- **TASK PROMPT**
Once the line with "M265,769L293,803L301,807L337,850" is found in the entries below, repeat it and each following line exactly, up to and including the line with "M750,580L606,578L605,639L750,641". Add no other lines.

- **SUPPLIED RECORDS**
*** Begin section ***

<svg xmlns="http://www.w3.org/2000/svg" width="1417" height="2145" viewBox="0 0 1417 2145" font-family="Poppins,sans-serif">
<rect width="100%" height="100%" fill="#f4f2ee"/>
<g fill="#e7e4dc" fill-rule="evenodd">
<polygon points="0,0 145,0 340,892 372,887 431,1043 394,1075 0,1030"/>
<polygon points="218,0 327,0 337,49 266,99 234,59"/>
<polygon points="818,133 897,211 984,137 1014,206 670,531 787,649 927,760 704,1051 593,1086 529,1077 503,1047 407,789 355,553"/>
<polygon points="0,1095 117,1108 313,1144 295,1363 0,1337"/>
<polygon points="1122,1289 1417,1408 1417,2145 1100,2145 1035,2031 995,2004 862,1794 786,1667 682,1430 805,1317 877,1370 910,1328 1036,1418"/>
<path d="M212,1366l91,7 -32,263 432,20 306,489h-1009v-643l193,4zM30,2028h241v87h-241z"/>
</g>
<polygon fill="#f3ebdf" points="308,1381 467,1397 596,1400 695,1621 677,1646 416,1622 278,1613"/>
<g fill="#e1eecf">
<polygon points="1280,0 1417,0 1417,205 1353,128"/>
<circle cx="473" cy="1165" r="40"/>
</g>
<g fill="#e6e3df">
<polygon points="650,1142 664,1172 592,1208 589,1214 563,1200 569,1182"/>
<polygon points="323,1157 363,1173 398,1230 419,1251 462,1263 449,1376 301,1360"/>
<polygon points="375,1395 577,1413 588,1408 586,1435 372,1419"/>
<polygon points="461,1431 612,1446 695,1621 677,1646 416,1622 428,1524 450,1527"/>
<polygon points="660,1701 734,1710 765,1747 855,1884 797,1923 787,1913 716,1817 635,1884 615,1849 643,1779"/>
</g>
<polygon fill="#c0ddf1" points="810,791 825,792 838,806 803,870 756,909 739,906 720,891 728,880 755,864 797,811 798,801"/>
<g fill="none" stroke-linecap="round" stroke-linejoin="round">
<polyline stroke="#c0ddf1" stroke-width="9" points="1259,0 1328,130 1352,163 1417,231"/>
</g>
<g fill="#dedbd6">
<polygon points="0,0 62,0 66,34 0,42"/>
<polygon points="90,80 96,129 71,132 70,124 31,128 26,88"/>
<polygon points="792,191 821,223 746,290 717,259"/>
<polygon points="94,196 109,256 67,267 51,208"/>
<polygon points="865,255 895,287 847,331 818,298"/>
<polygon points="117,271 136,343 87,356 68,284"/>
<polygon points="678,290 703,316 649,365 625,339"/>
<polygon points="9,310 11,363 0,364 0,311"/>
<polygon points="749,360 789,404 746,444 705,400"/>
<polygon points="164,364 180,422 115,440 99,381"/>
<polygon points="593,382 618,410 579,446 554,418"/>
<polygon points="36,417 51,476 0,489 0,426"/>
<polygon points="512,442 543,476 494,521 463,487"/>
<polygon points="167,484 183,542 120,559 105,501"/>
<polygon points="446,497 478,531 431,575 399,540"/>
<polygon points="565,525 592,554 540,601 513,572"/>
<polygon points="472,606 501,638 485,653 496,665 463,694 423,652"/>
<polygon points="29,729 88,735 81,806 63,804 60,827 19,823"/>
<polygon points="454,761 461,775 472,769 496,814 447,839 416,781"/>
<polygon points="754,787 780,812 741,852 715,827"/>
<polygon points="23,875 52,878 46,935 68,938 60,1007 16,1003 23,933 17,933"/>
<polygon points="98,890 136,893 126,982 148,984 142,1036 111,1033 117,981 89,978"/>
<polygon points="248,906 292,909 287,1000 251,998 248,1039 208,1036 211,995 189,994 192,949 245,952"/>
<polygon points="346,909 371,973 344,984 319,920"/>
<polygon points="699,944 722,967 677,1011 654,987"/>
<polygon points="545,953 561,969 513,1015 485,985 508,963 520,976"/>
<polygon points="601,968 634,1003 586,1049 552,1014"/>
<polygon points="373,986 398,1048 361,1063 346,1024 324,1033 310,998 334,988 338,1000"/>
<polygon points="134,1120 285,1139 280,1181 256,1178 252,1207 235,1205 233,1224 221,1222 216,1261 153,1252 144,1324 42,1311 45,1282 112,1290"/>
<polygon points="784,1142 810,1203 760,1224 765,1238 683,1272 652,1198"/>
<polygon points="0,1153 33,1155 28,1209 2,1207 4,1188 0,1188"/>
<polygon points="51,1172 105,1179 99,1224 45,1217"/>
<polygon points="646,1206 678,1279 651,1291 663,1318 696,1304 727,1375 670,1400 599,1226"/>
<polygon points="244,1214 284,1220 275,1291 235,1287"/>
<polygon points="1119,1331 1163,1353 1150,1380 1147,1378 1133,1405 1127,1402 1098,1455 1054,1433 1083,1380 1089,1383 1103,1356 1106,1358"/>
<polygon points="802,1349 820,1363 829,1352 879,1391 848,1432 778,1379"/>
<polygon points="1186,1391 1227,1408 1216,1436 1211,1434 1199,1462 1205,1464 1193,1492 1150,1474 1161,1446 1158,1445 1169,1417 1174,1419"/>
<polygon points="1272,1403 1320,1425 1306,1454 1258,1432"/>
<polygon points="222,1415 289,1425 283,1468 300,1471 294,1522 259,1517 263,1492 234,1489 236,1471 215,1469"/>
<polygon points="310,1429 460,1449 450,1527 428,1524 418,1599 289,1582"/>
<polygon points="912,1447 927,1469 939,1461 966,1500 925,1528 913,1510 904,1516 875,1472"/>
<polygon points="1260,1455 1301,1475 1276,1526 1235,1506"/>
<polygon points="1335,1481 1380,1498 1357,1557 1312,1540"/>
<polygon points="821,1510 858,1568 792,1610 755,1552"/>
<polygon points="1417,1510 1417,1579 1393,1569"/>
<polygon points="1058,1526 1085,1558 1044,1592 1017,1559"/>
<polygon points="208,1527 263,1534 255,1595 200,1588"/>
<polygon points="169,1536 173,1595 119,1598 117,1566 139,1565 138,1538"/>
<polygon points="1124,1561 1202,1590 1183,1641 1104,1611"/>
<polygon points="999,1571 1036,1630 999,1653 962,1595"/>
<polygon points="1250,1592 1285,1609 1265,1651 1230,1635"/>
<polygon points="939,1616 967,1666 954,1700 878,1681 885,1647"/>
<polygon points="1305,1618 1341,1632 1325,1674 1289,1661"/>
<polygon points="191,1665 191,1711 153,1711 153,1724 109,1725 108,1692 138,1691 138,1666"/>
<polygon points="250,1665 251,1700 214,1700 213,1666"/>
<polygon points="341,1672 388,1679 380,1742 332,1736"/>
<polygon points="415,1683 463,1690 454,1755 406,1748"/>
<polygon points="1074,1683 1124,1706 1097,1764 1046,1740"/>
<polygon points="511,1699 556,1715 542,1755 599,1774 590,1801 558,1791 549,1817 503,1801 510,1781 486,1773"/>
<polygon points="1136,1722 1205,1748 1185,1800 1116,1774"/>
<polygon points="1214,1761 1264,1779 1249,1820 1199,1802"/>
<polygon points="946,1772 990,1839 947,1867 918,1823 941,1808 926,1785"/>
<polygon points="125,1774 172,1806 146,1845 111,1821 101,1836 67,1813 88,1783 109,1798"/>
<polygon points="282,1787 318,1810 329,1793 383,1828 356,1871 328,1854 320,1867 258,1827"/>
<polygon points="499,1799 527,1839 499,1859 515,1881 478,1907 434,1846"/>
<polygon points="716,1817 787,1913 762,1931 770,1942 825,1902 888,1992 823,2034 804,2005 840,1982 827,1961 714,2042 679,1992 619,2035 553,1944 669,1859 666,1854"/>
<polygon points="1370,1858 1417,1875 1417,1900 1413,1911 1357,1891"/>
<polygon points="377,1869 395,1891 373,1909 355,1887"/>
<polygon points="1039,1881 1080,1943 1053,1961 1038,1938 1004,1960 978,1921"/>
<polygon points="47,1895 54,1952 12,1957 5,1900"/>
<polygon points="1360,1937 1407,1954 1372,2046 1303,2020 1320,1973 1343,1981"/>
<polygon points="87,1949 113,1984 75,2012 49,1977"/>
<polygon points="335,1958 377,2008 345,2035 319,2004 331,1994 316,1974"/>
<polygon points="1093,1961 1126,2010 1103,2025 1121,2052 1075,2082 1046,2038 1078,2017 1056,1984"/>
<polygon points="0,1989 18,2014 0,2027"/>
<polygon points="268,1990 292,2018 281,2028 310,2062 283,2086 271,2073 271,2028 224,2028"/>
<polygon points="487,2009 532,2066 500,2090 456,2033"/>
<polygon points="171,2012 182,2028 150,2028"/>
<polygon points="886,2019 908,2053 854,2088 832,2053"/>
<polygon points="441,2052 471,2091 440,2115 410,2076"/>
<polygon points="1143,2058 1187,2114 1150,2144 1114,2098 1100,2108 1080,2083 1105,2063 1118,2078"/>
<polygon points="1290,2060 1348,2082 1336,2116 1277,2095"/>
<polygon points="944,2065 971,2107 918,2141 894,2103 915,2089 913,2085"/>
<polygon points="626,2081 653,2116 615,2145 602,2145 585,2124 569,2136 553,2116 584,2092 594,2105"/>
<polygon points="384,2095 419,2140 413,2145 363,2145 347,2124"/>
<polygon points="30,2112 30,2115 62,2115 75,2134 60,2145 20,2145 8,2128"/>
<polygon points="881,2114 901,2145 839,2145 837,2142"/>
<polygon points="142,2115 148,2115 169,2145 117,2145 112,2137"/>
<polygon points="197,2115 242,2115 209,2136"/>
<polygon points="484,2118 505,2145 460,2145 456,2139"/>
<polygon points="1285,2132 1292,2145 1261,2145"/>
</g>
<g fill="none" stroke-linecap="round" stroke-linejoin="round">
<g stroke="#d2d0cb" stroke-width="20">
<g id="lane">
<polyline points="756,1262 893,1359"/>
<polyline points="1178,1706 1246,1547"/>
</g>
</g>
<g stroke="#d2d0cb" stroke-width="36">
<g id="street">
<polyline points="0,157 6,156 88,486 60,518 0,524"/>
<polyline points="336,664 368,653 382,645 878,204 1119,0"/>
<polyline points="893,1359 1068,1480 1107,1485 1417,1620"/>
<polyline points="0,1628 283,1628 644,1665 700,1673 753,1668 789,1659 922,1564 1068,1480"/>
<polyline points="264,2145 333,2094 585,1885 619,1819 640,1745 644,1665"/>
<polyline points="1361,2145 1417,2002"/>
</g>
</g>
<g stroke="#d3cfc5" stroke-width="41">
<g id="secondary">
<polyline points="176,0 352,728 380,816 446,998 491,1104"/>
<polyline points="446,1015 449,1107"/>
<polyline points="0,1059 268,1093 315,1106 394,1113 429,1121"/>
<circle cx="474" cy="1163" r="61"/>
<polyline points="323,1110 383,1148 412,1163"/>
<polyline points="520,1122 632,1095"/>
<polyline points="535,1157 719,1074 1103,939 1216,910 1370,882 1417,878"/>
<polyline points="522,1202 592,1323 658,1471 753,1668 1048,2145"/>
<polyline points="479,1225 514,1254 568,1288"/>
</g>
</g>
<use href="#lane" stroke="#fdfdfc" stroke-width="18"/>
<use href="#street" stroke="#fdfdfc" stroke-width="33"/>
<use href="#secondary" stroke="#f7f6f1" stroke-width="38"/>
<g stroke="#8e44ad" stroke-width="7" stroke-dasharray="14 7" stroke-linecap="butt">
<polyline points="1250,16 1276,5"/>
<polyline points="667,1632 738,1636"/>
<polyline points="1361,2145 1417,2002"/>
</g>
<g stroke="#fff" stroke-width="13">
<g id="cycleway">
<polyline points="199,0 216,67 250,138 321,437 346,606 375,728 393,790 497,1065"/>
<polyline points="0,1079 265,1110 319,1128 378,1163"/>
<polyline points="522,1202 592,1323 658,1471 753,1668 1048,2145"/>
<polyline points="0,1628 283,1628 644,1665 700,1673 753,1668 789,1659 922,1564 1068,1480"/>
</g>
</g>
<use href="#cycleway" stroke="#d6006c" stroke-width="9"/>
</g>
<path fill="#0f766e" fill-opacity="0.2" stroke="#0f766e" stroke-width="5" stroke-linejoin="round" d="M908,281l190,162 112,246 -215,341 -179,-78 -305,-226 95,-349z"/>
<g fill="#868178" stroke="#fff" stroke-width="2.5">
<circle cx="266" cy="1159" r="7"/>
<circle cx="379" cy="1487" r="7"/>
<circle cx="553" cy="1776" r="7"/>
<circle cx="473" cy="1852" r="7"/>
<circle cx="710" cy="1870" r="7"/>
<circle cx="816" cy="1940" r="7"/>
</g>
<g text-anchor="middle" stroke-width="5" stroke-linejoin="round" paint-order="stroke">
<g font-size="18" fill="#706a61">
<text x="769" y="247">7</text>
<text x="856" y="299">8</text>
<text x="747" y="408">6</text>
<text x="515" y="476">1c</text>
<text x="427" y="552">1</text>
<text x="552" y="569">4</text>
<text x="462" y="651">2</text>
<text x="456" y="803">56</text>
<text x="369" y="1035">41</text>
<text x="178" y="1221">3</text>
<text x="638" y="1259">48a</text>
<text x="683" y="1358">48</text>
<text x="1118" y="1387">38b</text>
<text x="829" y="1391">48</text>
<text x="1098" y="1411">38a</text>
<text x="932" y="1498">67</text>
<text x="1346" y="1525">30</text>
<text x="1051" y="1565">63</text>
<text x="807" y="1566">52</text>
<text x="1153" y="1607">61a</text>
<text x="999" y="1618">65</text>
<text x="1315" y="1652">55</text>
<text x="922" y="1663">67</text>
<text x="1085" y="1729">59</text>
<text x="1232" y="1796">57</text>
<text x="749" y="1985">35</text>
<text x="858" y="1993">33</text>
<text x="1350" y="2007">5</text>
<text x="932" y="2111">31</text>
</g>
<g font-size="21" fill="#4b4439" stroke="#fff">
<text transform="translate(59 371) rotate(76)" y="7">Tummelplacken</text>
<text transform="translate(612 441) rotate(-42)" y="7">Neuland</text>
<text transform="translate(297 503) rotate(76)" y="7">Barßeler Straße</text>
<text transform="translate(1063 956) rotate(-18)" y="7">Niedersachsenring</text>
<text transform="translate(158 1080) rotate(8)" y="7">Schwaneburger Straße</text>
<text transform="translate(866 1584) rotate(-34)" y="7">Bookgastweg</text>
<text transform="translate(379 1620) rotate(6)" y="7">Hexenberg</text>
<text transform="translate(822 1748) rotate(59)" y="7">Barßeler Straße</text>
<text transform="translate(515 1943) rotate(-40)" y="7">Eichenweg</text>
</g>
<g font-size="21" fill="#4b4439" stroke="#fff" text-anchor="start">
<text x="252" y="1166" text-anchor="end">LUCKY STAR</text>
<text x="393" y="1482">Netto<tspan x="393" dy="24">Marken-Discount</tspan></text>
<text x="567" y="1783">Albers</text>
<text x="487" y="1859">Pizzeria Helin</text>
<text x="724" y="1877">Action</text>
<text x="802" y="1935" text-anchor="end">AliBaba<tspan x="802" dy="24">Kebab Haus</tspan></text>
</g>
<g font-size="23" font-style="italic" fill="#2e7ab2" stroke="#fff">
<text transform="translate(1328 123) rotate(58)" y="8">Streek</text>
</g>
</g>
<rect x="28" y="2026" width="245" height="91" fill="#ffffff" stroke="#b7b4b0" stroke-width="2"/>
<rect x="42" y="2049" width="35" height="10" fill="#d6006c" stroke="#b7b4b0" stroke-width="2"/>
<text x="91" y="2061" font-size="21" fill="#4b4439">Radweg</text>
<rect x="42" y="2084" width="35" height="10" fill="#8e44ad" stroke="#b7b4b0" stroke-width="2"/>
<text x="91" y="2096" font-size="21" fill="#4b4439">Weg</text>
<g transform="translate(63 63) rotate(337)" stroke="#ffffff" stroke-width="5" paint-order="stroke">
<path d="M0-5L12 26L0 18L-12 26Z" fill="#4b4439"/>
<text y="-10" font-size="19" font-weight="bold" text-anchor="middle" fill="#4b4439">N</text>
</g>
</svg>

*** End section ***
*** Begin section ***

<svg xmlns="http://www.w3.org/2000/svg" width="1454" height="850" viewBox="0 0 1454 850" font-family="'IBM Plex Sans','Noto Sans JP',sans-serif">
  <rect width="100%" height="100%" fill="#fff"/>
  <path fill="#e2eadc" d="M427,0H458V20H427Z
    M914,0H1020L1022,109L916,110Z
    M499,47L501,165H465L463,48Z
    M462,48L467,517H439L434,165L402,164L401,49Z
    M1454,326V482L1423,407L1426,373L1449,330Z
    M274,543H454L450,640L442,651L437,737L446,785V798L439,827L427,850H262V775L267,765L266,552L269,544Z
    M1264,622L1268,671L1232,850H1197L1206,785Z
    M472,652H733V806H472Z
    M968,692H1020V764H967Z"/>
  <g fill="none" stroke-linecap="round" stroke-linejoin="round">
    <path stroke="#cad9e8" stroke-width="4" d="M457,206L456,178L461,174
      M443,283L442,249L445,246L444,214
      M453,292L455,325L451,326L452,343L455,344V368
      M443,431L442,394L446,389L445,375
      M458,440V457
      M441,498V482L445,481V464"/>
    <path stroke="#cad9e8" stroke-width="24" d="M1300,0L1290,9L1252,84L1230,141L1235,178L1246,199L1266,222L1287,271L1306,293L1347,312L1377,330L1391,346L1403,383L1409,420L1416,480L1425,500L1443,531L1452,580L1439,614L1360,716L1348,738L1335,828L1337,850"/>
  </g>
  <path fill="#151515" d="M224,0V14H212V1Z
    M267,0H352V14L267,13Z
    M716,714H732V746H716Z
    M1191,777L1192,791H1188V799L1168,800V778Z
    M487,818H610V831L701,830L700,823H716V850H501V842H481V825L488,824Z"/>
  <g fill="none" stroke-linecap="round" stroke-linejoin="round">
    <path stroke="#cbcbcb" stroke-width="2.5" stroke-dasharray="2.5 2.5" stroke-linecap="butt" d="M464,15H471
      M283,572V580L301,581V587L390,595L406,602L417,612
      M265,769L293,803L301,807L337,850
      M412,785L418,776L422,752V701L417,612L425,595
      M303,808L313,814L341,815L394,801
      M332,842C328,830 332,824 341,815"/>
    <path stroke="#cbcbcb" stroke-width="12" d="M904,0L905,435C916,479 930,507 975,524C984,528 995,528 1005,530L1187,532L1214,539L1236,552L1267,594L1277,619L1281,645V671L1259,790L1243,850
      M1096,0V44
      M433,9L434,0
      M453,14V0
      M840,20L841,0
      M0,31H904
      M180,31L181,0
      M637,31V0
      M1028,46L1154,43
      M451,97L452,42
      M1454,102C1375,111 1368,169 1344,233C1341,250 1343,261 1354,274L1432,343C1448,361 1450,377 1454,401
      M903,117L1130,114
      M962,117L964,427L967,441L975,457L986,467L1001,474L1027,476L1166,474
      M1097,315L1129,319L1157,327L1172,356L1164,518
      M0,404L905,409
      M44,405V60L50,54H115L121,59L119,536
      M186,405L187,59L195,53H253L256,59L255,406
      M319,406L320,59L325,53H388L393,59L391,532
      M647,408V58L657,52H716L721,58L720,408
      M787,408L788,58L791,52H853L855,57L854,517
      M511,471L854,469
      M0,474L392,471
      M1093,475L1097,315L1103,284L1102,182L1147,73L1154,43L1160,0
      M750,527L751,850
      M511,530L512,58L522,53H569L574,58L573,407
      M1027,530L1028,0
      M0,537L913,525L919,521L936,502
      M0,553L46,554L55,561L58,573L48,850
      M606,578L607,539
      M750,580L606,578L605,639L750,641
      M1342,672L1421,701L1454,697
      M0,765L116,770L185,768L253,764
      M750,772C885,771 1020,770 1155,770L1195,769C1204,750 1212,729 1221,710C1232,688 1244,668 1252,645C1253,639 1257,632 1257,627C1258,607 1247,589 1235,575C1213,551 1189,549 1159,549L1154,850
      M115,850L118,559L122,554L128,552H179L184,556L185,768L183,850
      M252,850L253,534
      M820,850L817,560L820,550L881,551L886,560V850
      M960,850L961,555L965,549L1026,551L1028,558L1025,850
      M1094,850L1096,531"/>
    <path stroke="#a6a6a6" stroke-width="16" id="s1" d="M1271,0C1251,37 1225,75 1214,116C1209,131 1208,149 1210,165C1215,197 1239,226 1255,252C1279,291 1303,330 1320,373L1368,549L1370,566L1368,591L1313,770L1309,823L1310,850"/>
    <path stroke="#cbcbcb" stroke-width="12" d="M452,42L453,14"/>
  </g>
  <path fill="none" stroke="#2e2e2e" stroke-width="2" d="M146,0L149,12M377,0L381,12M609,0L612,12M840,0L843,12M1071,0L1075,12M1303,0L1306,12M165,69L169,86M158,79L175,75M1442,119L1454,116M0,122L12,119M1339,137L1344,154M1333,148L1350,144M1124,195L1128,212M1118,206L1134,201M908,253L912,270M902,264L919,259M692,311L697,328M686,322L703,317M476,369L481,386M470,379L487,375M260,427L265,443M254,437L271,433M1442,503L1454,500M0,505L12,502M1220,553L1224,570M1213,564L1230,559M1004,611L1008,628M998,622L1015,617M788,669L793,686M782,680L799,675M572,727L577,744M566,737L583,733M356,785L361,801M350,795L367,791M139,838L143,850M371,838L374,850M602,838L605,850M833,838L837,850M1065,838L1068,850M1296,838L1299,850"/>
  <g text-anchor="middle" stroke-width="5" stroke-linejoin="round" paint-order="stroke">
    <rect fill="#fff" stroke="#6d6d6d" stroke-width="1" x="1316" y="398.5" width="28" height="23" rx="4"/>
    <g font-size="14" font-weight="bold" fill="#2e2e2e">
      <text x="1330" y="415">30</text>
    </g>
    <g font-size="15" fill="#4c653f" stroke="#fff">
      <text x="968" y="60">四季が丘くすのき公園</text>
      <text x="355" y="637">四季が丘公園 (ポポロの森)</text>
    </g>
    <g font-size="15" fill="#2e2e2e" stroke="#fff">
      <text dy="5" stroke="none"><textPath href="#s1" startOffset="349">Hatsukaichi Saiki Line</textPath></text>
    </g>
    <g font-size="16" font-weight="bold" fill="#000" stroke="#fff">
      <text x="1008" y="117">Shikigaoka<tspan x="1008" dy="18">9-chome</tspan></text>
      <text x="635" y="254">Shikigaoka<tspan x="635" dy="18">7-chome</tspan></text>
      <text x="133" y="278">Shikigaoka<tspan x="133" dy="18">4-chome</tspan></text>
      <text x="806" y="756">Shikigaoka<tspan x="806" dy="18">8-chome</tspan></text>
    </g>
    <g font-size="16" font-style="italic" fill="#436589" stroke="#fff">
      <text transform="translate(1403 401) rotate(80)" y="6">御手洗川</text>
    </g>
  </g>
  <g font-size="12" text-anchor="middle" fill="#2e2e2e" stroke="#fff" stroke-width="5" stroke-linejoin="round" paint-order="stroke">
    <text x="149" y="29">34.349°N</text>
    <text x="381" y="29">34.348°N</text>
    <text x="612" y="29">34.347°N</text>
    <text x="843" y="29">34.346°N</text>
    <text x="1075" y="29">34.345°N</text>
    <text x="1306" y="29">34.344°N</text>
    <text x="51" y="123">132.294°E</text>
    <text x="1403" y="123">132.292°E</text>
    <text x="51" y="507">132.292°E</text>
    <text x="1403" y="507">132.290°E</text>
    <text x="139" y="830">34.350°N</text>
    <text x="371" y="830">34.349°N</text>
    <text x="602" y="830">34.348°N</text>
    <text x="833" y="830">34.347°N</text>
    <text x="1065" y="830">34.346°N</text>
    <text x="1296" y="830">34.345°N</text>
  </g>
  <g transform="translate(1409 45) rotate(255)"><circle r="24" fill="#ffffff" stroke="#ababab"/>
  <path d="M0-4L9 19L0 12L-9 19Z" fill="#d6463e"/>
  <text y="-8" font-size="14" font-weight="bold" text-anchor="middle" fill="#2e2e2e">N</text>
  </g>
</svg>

*** End section ***

- **OUTPUT BELOW**
      M265,769L293,803L301,807L337,850
      M412,785L418,776L422,752V701L417,612L425,595
      M303,808L313,814L341,815L394,801
      M332,842C328,830 332,824 341,815"/>
    <path stroke="#cbcbcb" stroke-width="12" d="M904,0L905,435C916,479 930,507 975,524C984,528 995,528 1005,530L1187,532L1214,539L1236,552L1267,594L1277,619L1281,645V671L1259,790L1243,850
      M1096,0V44
      M433,9L434,0
      M453,14V0
      M840,20L841,0
      M0,31H904
      M180,31L181,0
      M637,31V0
      M1028,46L1154,43
      M451,97L452,42
      M1454,102C1375,111 1368,169 1344,233C1341,250 1343,261 1354,274L1432,343C1448,361 1450,377 1454,401
      M903,117L1130,114
      M962,117L964,427L967,441L975,457L986,467L1001,474L1027,476L1166,474
      M1097,315L1129,319L1157,327L1172,356L1164,518
      M0,404L905,409
      M44,405V60L50,54H115L121,59L119,536
      M186,405L187,59L195,53H253L256,59L255,406
      M319,406L320,59L325,53H388L393,59L391,532
      M647,408V58L657,52H716L721,58L720,408
      M787,408L788,58L791,52H853L855,57L854,517
      M511,471L854,469
      M0,474L392,471
      M1093,475L1097,315L1103,284L1102,182L1147,73L1154,43L1160,0
      M750,527L751,850
      M511,530L512,58L522,53H569L574,58L573,407
      M1027,530L1028,0
      M0,537L913,525L919,521L936,502
      M0,553L46,554L55,561L58,573L48,850
      M606,578L607,539
      M750,580L606,578L605,639L750,641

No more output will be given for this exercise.